Supplied material: Begin

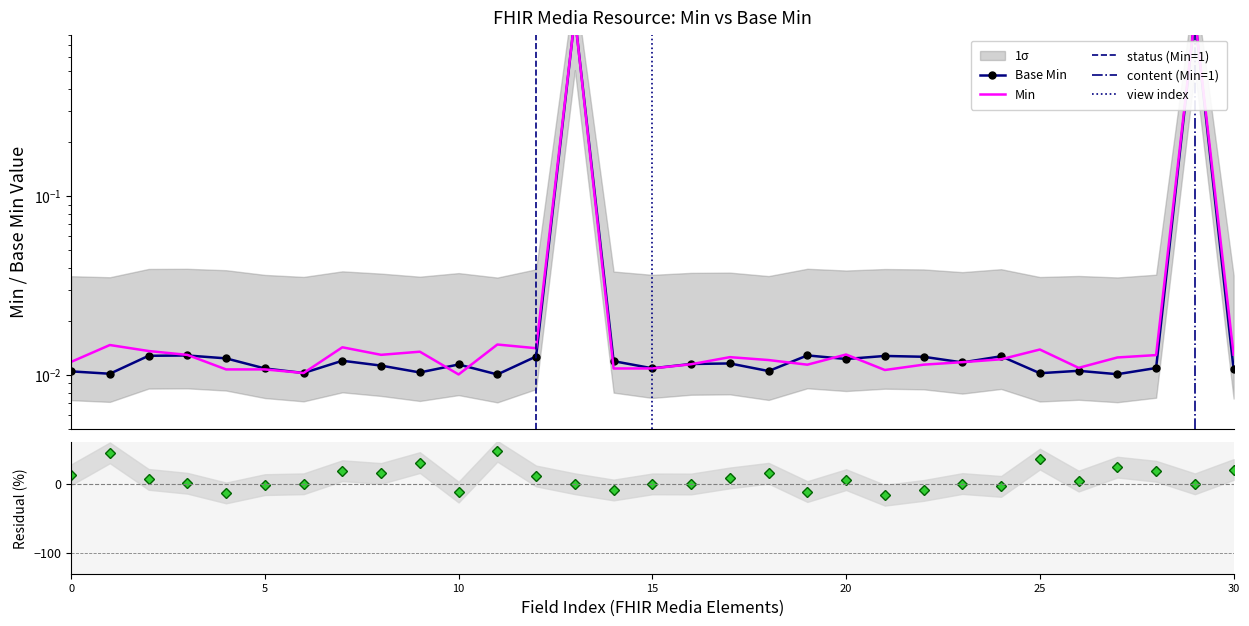

What is the maximum value shown in the chart?

1.0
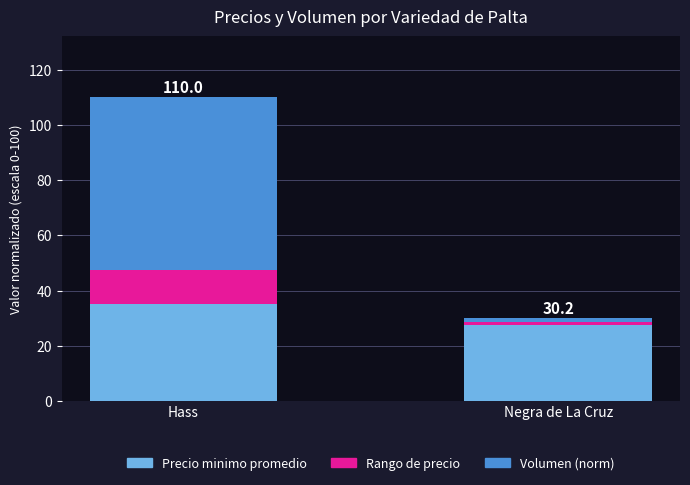

The value of Precio minimo promedio at Hass is 49.3. True or false?

False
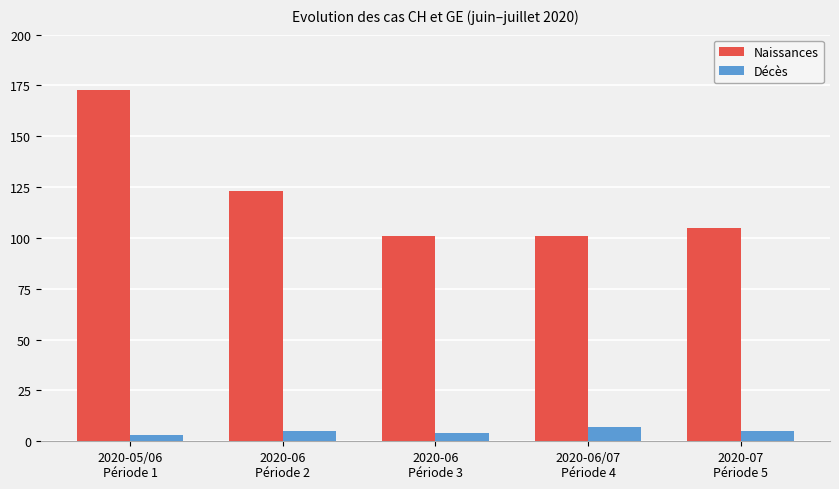

What is the difference between the highest and lowest values at 2020-06/07
Période 4?

94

Supplied material: End

§ **Directive**: Update the entries above by replacing "maximum" with "greatest" and changing nothing else. Leave the pictures out of your version.

§ **Output of the task**:
What is the greatest value shown in the chart?

1.0

The value of Precio minimo promedio at Hass is 49.3. True or false?

False

What is the difference between the highest and lowest values at 2020-06/07
Période 4?

94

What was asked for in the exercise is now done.